On a View of Pasadena from the Hills
By Yvor Winters
From the high terrace porch I watch the dawn.
No light appears, though dark has mostly gone,
Sunk from the cold and monstrous stone. The hills
Lie naked but not light. The darkness spills
Down the remoter gulleys; pooled, will stay
Too low to melt, not yet alive with day.
Below the windows, the lawn, matted deep
Under its close-cropped tips with dewy sleep,
Gives off a faint hush, all its plushy swarm
Alive with coolness reaching to be warm.
Gray windows at my back, the massy frame
Dull with the blackness that has not a name;
But down below, the garden is still young,
Of five years’ growth, perhaps, and terrace-hung,
Drop by slow drop of seeping concrete walls.

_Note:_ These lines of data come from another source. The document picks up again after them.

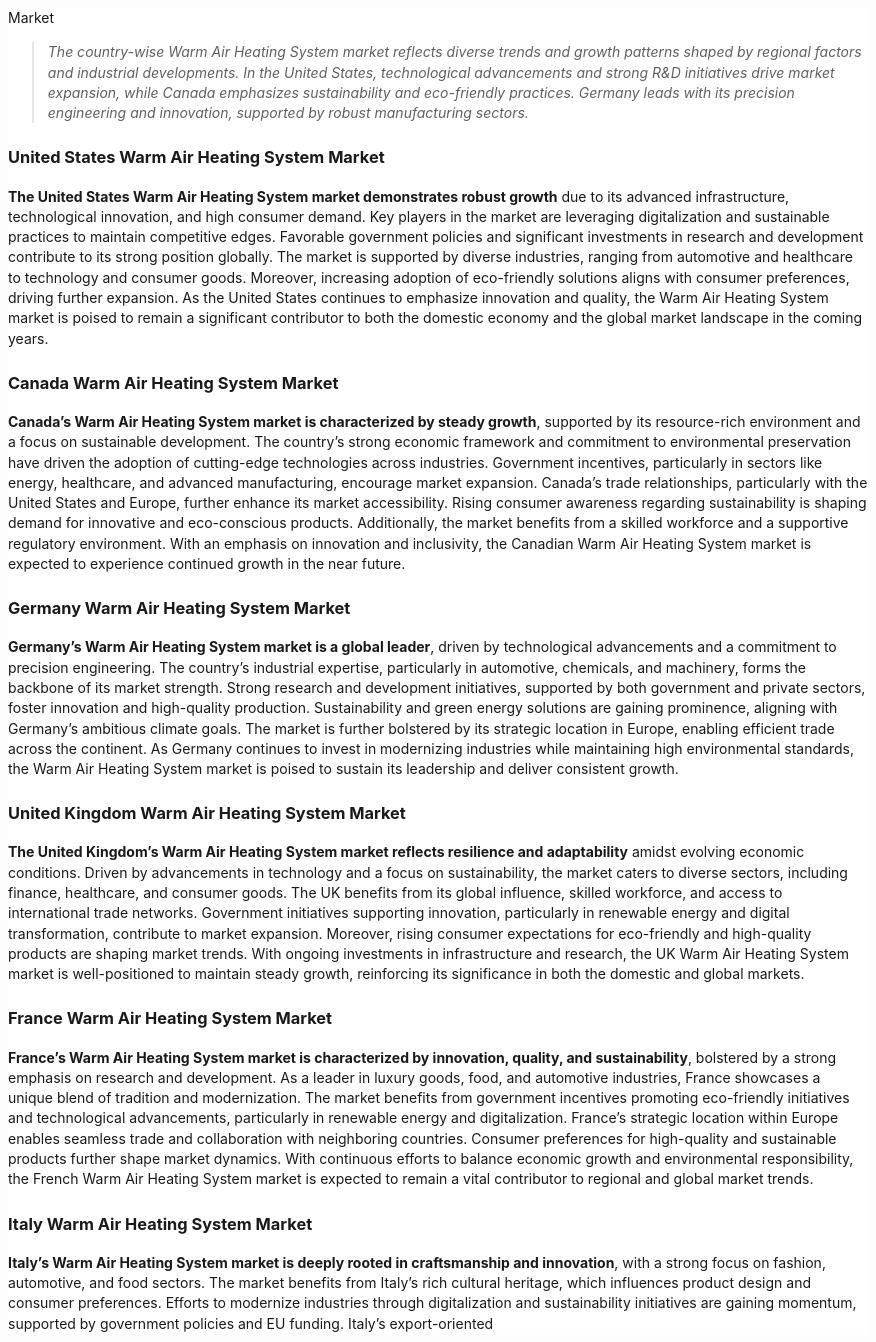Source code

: Market<br /></span></h1><blockquote><p><em><span class="">The country-wise Warm Air Heating System market reflects diverse trends and growth patterns shaped by regional factors and industrial developments. In the United States, technological advancements and strong R&amp;D initiatives drive market expansion, while Canada emphasizes sustainability and eco-friendly practices. Germany leads with its precision engineering and innovation, supported by robust manufacturing sectors.</span></em></p></blockquote><h3><strong>United States Warm Air Heating System Market</strong></h3><p><strong>The United States Warm Air Heating System market demonstrates robust growth</strong> due to its advanced infrastructure, technological innovation, and high consumer demand. Key players in the market are leveraging digitalization and sustainable practices to maintain competitive edges. Favorable government policies and significant investments in research and development contribute to its strong position globally. The market is supported by diverse industries, ranging from automotive and healthcare to technology and consumer goods. Moreover, increasing adoption of eco-friendly solutions aligns with consumer preferences, driving further expansion. As the United States continues to emphasize innovation and quality, the Warm Air Heating System market is poised to remain a significant contributor to both the domestic economy and the global market landscape in the coming years.</p><h3><strong>Canada Warm Air Heating System Market</strong></h3><p><strong>Canada&rsquo;s Warm Air Heating System market is characterized by steady growth</strong>, supported by its resource-rich environment and a focus on sustainable development. The country&rsquo;s strong economic framework and commitment to environmental preservation have driven the adoption of cutting-edge technologies across industries. Government incentives, particularly in sectors like energy, healthcare, and advanced manufacturing, encourage market expansion. Canada&rsquo;s trade relationships, particularly with the United States and Europe, further enhance its market accessibility. Rising consumer awareness regarding sustainability is shaping demand for innovative and eco-conscious products. Additionally, the market benefits from a skilled workforce and a supportive regulatory environment. With an emphasis on innovation and inclusivity, the Canadian Warm Air Heating System market is expected to experience continued growth in the near future.</p><h3><strong>Germany Warm Air Heating System Market</strong></h3><p><strong>Germany&rsquo;s Warm Air Heating System market is a global leader</strong>, driven by technological advancements and a commitment to precision engineering. The country&rsquo;s industrial expertise, particularly in automotive, chemicals, and machinery, forms the backbone of its market strength. Strong research and development initiatives, supported by both government and private sectors, foster innovation and high-quality production. Sustainability and green energy solutions are gaining prominence, aligning with Germany&rsquo;s ambitious climate goals. The market is further bolstered by its strategic location in Europe, enabling efficient trade across the continent. As Germany continues to invest in modernizing industries while maintaining high environmental standards, the Warm Air Heating System market is poised to sustain its leadership and deliver consistent growth.</p><h3><strong>United Kingdom Warm Air Heating System Market</strong></h3><p><strong>The United Kingdom&rsquo;s Warm Air Heating System market reflects resilience and adaptability</strong> amidst evolving economic conditions. Driven by advancements in technology and a focus on sustainability, the market caters to diverse sectors, including finance, healthcare, and consumer goods. The UK benefits from its global influence, skilled workforce, and access to international trade networks. Government initiatives supporting innovation, particularly in renewable energy and digital transformation, contribute to market expansion. Moreover, rising consumer expectations for eco-friendly and high-quality products are shaping market trends. With ongoing investments in infrastructure and research, the UK Warm Air Heating System market is well-positioned to maintain steady growth, reinforcing its significance in both the domestic and global markets.</p><h3><strong>France Warm Air Heating System Market</strong></h3><p><strong>France&rsquo;s Warm Air Heating System market is characterized by innovation, quality, and sustainability</strong>, bolstered by a strong emphasis on research and development. As a leader in luxury goods, food, and automotive industries, France showcases a unique blend of tradition and modernization. The market benefits from government incentives promoting eco-friendly initiatives and technological advancements, particularly in renewable energy and digitalization. France&rsquo;s strategic location within Europe enables seamless trade and collaboration with neighboring countries. Consumer preferences for high-quality and sustainable products further shape market dynamics. With continuous efforts to balance economic growth and environmental responsibility, the French Warm Air Heating System market is expected to remain a vital contributor to regional and global market trends.</p><h3><strong>Italy Warm Air Heating System Market</strong></h3><p><strong>Italy&rsquo;s Warm Air Heating System market is deeply rooted in craftsmanship and innovation</strong>, with a strong focus on fashion, automotive, and food sectors. The market benefits from Italy&rsquo;s rich cultural heritage, which influences product design and consumer preferences. Efforts to modernize industries through digitalization and sustainability initiatives are gaining momentum, supported by government policies and EU funding. Italy&rsquo;s export-oriented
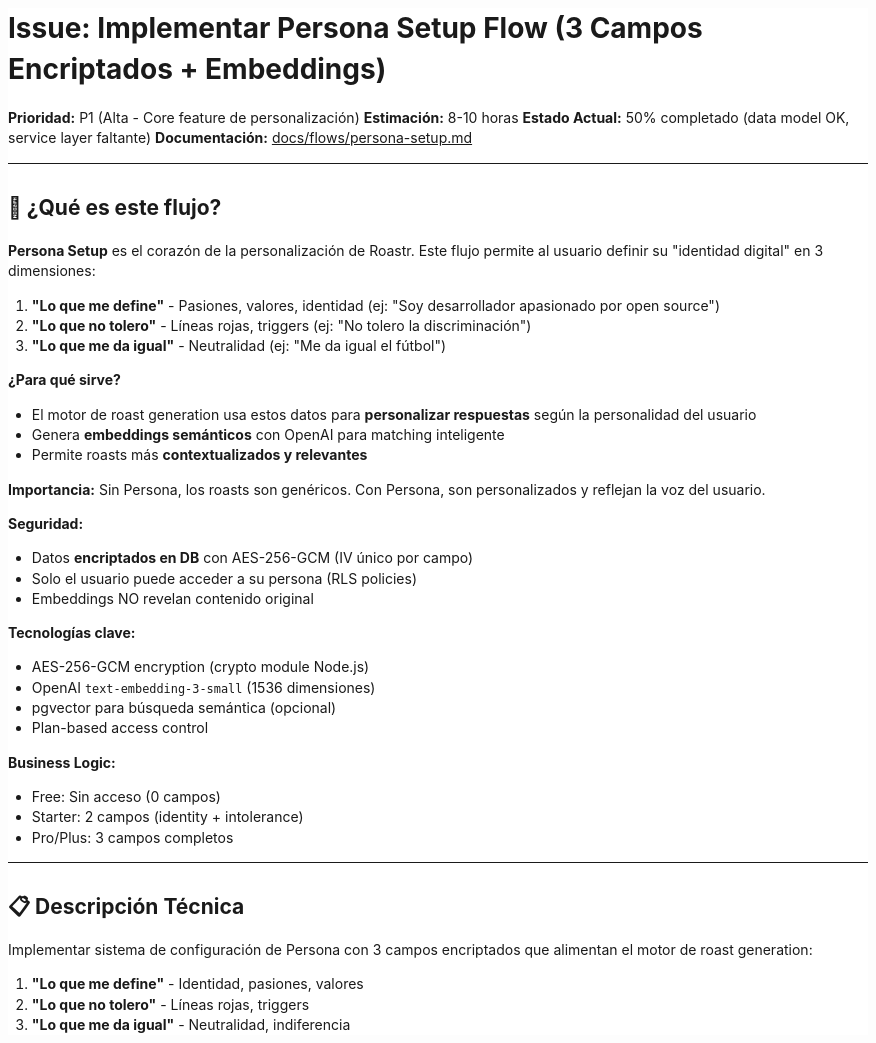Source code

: # Issue: Implementar Persona Setup Flow (3 Campos Encriptados + Embeddings)

**Prioridad:** P1 (Alta - Core feature de personalización)
**Estimación:** 8-10 horas
**Estado Actual:** 50% completado (data model OK, service layer faltante)
**Documentación:** [docs/flows/persona-setup.md](../flows/persona-setup.md)

---

## 🎯 ¿Qué es este flujo?

**Persona Setup** es el corazón de la personalización de Roastr. Este flujo permite al usuario definir su "identidad digital" en 3 dimensiones:

1. **"Lo que me define"** - Pasiones, valores, identidad (ej: "Soy desarrollador apasionado por open source")
2. **"Lo que no tolero"** - Líneas rojas, triggers (ej: "No tolero la discriminación")
3. **"Lo que me da igual"** - Neutralidad (ej: "Me da igual el fútbol")

**¿Para qué sirve?**
- El motor de roast generation usa estos datos para **personalizar respuestas** según la personalidad del usuario
- Genera **embeddings semánticos** con OpenAI para matching inteligente
- Permite roasts más **contextualizados y relevantes**

**Importancia:** Sin Persona, los roasts son genéricos. Con Persona, son personalizados y reflejan la voz del usuario.

**Seguridad:**
- Datos **encriptados en DB** con AES-256-GCM (IV único por campo)
- Solo el usuario puede acceder a su persona (RLS policies)
- Embeddings NO revelan contenido original

**Tecnologías clave:**
- AES-256-GCM encryption (crypto module Node.js)
- OpenAI `text-embedding-3-small` (1536 dimensiones)
- pgvector para búsqueda semántica (opcional)
- Plan-based access control

**Business Logic:**
- Free: Sin acceso (0 campos)
- Starter: 2 campos (identity + intolerance)
- Pro/Plus: 3 campos completos

---

## 📋 Descripción Técnica

Implementar sistema de configuración de Persona con 3 campos encriptados que alimentan el motor de roast generation:

1. **"Lo que me define"** - Identidad, pasiones, valores
2. **"Lo que no tolero"** - Líneas rojas, triggers
3. **"Lo que me da igual"** - Neutralidad, indiferencia
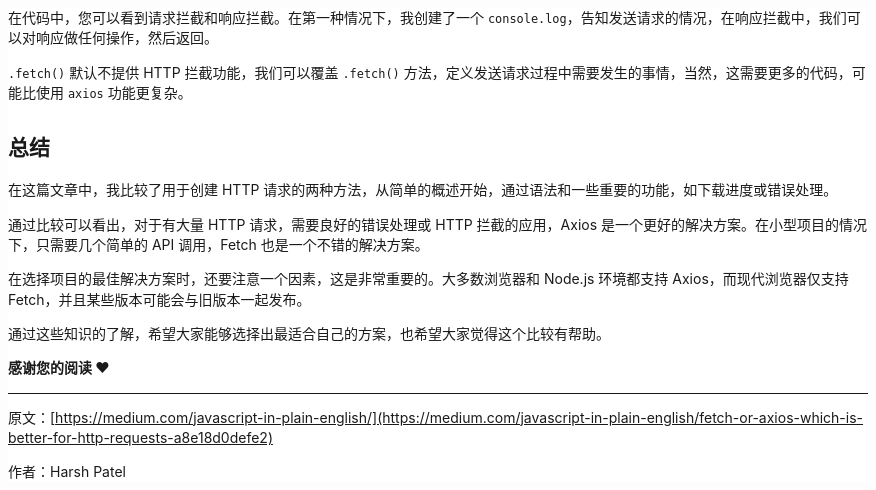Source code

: 在代码中，您可以看到请求拦截和响应拦截。在第一种情况下，我创建了一个 `console.log`，告知发送请求的情况，在响应拦截中，我们可以对响应做任何操作，然后返回。

`.fetch()` 默认不提供 HTTP 拦截功能，我们可以覆盖 `.fetch()` 方法，定义发送请求过程中需要发生的事情，当然，这需要更多的代码，可能比使用 `axios` 功能更复杂。

## 总结

在这篇文章中，我比较了用于创建 HTTP 请求的两种方法，从简单的概述开始，通过语法和一些重要的功能，如下载进度或错误处理。

通过比较可以看出，对于有大量 HTTP 请求，需要良好的错误处理或 HTTP 拦截的应用，Axios 是一个更好的解决方案。在小型项目的情况下，只需要几个简单的 API 调用，Fetch 也是一个不错的解决方案。

在选择项目的最佳解决方案时，还要注意一个因素，这是非常重要的。大多数浏览器和 Node.js 环境都支持 Axios，而现代浏览器仅支持 Fetch，并且某些版本可能会与旧版本一起发布。

通过这些知识的了解，希望大家能够选择出最适合自己的方案，也希望大家觉得这个比较有帮助。

**感谢您的阅读 ❤**

---

原文：[https://medium.com/javascript-in-plain-english/](https://medium.com/javascript-in-plain-english/fetch-or-axios-which-is-better-for-http-requests-a8e18d0defe2)

作者：Harsh Patel
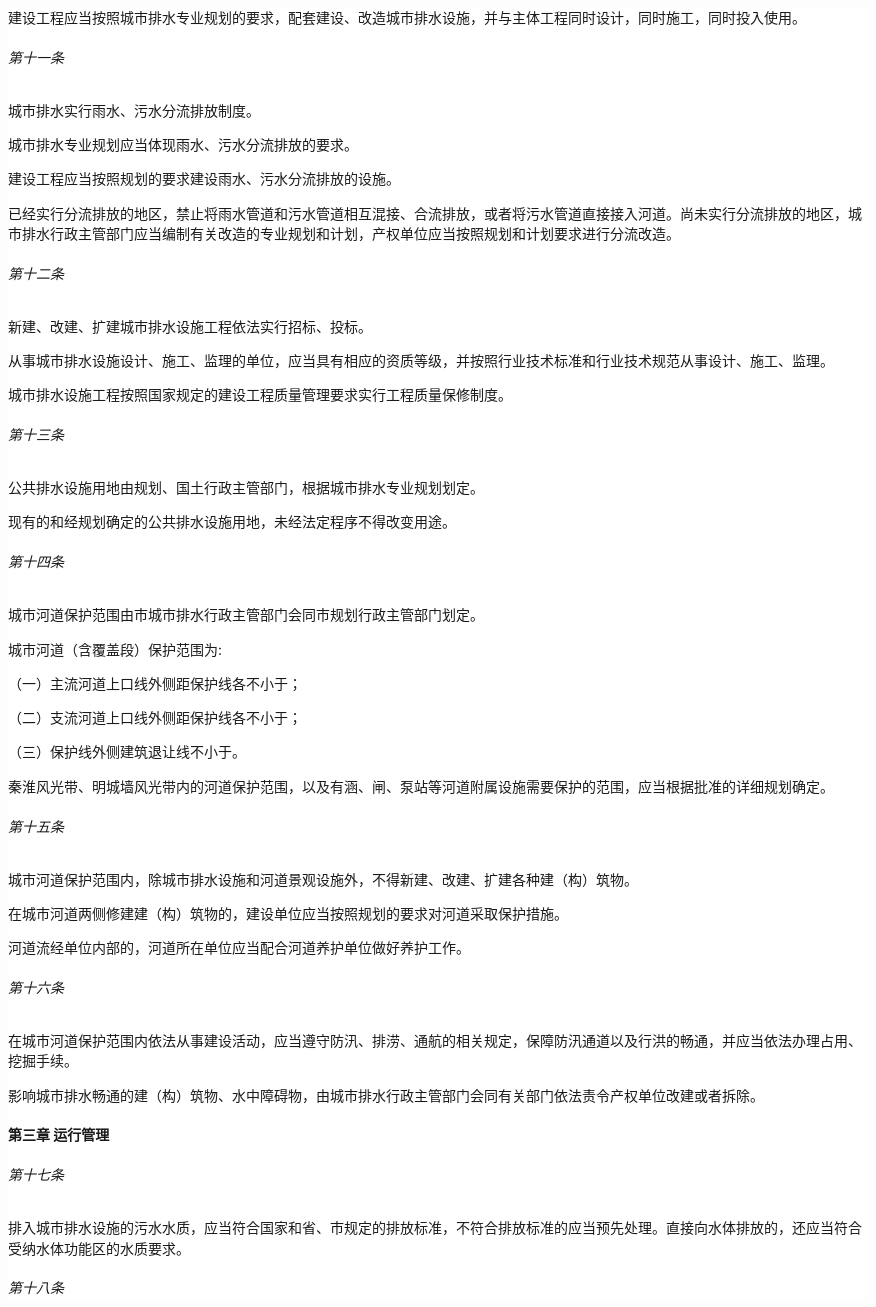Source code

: 建设工程应当按照城市排水专业规划的要求，配套建设、改造城市排水设施，并与主体工程同时设计，同时施工，同时投入使用。

###### 第十一条

城市排水实行雨水、污水分流排放制度。

城市排水专业规划应当体现雨水、污水分流排放的要求。

建设工程应当按照规划的要求建设雨水、污水分流排放的设施。

已经实行分流排放的地区，禁止将雨水管道和污水管道相互混接、合流排放，或者将污水管道直接接入河道。尚未实行分流排放的地区，城市排水行政主管部门应当编制有关改造的专业规划和计划，产权单位应当按照规划和计划要求进行分流改造。

###### 第十二条

新建、改建、扩建城市排水设施工程依法实行招标、投标。

从事城市排水设施设计、施工、监理的单位，应当具有相应的资质等级，并按照行业技术标准和行业技术规范从事设计、施工、监理。

城市排水设施工程按照国家规定的建设工程质量管理要求实行工程质量保修制度。

###### 第十三条

公共排水设施用地由规划、国土行政主管部门，根据城市排水专业规划划定。

现有的和经规划确定的公共排水设施用地，未经法定程序不得改变用途。

###### 第十四条

城市河道保护范围由市城市排水行政主管部门会同市规划行政主管部门划定。

城市河道（含覆盖段）保护范围为:

（一）主流河道上口线外侧距保护线各不小于；

（二）支流河道上口线外侧距保护线各不小于；

（三）保护线外侧建筑退让线不小于。

秦淮风光带、明城墙风光带内的河道保护范围，以及有涵、闸、泵站等河道附属设施需要保护的范围，应当根据批准的详细规划确定。

###### 第十五条

城市河道保护范围内，除城市排水设施和河道景观设施外，不得新建、改建、扩建各种建（构）筑物。

在城市河道两侧修建建（构）筑物的，建设单位应当按照规划的要求对河道采取保护措施。

河道流经单位内部的，河道所在单位应当配合河道养护单位做好养护工作。

###### 第十六条

在城市河道保护范围内依法从事建设活动，应当遵守防汛、排涝、通航的相关规定，保障防汛通道以及行洪的畅通，并应当依法办理占用、挖掘手续。

影响城市排水畅通的建（构）筑物、水中障碍物，由城市排水行政主管部门会同有关部门依法责令产权单位改建或者拆除。

#### 第三章 运行管理

###### 第十七条

排入城市排水设施的污水水质，应当符合国家和省、市规定的排放标准，不符合排放标准的应当预先处理。直接向水体排放的，还应当符合受纳水体功能区的水质要求。

###### 第十八条
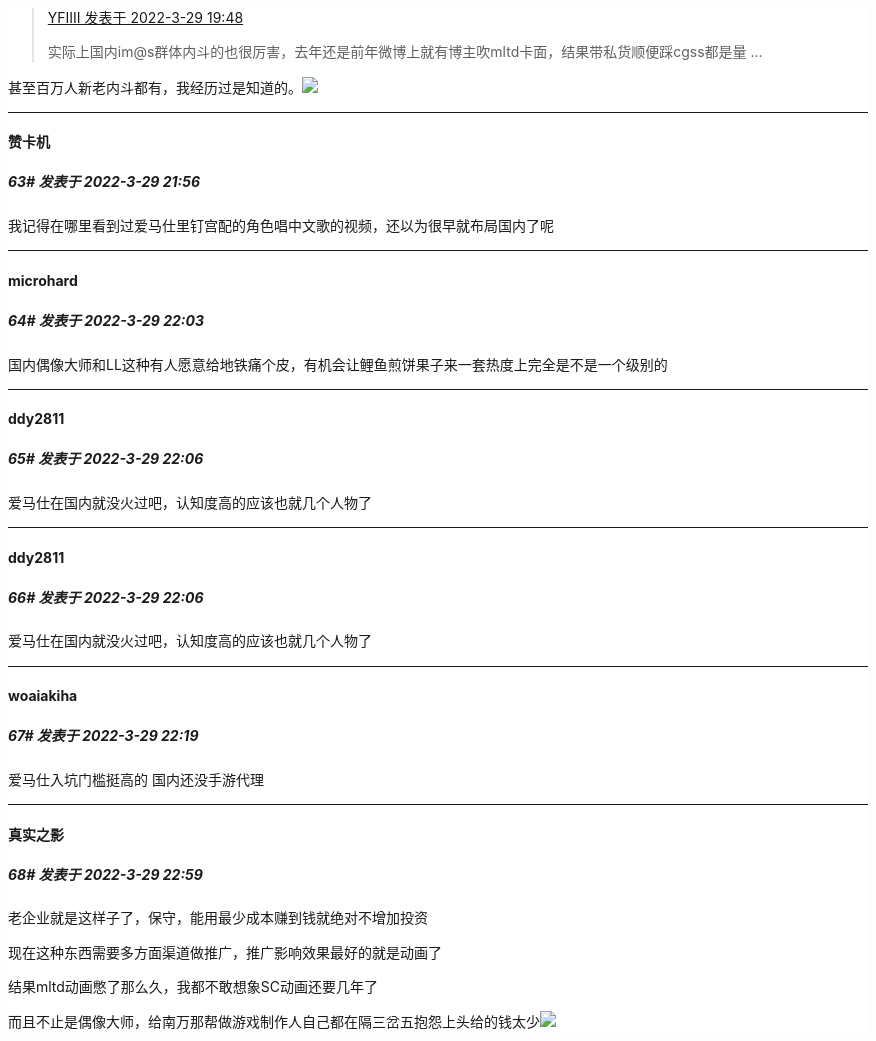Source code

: <blockquote><a href="httphttps://bbs.saraba1st.com/2b/forum.php?mod=redirect&amp;goto=findpost&amp;pid=55234269&amp;ptid=2060651" target="_blank">YFIIII 发表于 2022-3-29 19:48</a>

实际上国内im@s群体内斗的也很厉害，去年还是前年微博上就有博主吹mltd卡面，结果带私货顺便踩cgss都是量 ...</blockquote>
甚至百万人新老内斗都有，我经历过是知道的。<img src="https://static.saraba1st.com/image/smiley/face2017/095.png" referrerpolicy="no-referrer">

*****

####  赞卡机  
##### 63#       发表于 2022-3-29 21:56

我记得在哪里看到过爱马仕里钉宫配的角色唱中文歌的视频，还以为很早就布局国内了呢



*****

####  microhard  
##### 64#       发表于 2022-3-29 22:03

国内偶像大师和LL这种有人愿意给地铁痛个皮，有机会让鲤鱼煎饼果子来一套热度上完全是不是一个级别的

*****

####  ddy2811  
##### 65#       发表于 2022-3-29 22:06

爱马仕在国内就没火过吧，认知度高的应该也就几个人物了

*****

####  ddy2811  
##### 66#       发表于 2022-3-29 22:06

爱马仕在国内就没火过吧，认知度高的应该也就几个人物了

*****

####  woaiakiha  
##### 67#       发表于 2022-3-29 22:19

爱马仕入坑门槛挺高的 国内还没手游代理



*****

####  真实之影  
##### 68#       发表于 2022-3-29 22:59

老企业就是这样子了，保守，能用最少成本赚到钱就绝对不增加投资

现在这种东西需要多方面渠道做推广，推广影响效果最好的就是动画了

结果mltd动画憋了那么久，我都不敢想象SC动画还要几年了

而且不止是偶像大师，给南万那帮做游戏制作人自己都在隔三岔五抱怨上头给的钱太少<img src="https://static.saraba1st.com/image/smiley/face2017/004.gif" referrerpolicy="no-referrer">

Such are the bastions of our pastorals!
Here are no palms! They once lined country ways,
Where old white houses glared down dusty days,
With small round towers, blunt-headed through small trees.
Those towers are now the hiving place of bees.
The palms were coarse; their leaves hung thick with dust;
The roads were muffled deep. But now deep rust
Has fastened on the wheels that labored then.
Peace to all such, and to all sleeping men!
I lived my childhood there, a passive dream
In the expanse of that recessive scheme.
Slow air, slow fire! O deep delay of Time!
That summer crater smoked like slaking lime,
The hills so dry, so dense the underbrush,
That where I pushed my way the giant hush
Was changed to soft explosion as the sage
Broke down to powdered ash, the sift of age,
And fell along my path, a shadowy rift.
On these rocks now no burning ashes drift;
Mowed lawn has crept along the granite bench;
The yellow blossoms of acacia drench
The dawn with pollen; and, with waxen green,
The long leaves of the eucalypti screen
The closer hills from view—lithe, tall, and fine,
And nobly clad with youth, they bend and shine.
The small dark pool, jutting with living rock,
Trembles at every atmospheric shock,
Blurred to its depth with the cold living ooze.
From cloudy caves, heavy with summer dews,
The shyest and most tremulous beings stir,
The pulsing of their fins a lucent blur,
That, like illusion, glances off the view.
The pulsing mouths, like metronomes, are true,
This is my father’s house, no homestead here
That I shall live in, but a shining sphere
Of glass and glassy moments, frail surprise,
My father’s phantasy of Paradise;
Which melts upon his death, which he attained
With loss of heart for every step he gained.
Too firmly gentle to displace the great,
He crystallized this vision somewhat late;
Forbidden now to climb the garden stair,
He views the terrace from a window chair.
His friends, hard shaken by some twenty years,
Tremble with palsy and with senile fears,
In their late middle age gone cold and gray.
Fine men, now broken. That the vision stay,
They spend astutely their depleted breath,
With tired ironic faces wait for death.
Below the garden the hills fold away.
Deep in the valley, a mist fine as spray,
Ready to shatter into spinning light,
Conceals the city at the edge of night.
The city, on the tremendous valley floor,
Draws its dream deeper for an instant more,
Superb on solid loam, and breathing deep,
Poised for a moment at the edge of sleep.
Cement roads mark the hills, wide, bending free
Of cliff and headland. Dropping toward the sea,
Through suburb after suburb, vast ravines
Swell to the summer drone of fine machines.
The driver, melting down the distance here,
May cast in flight the faint hoof of a deer
Or pass the faint head set perplexedly.
And man-made stone outgrows the living tree,
And at its rising, air is shaken, men
Are shattered, and the tremor swells again,
Extending to the naked salty shore,
Rank with the sea, which crumbles evermore.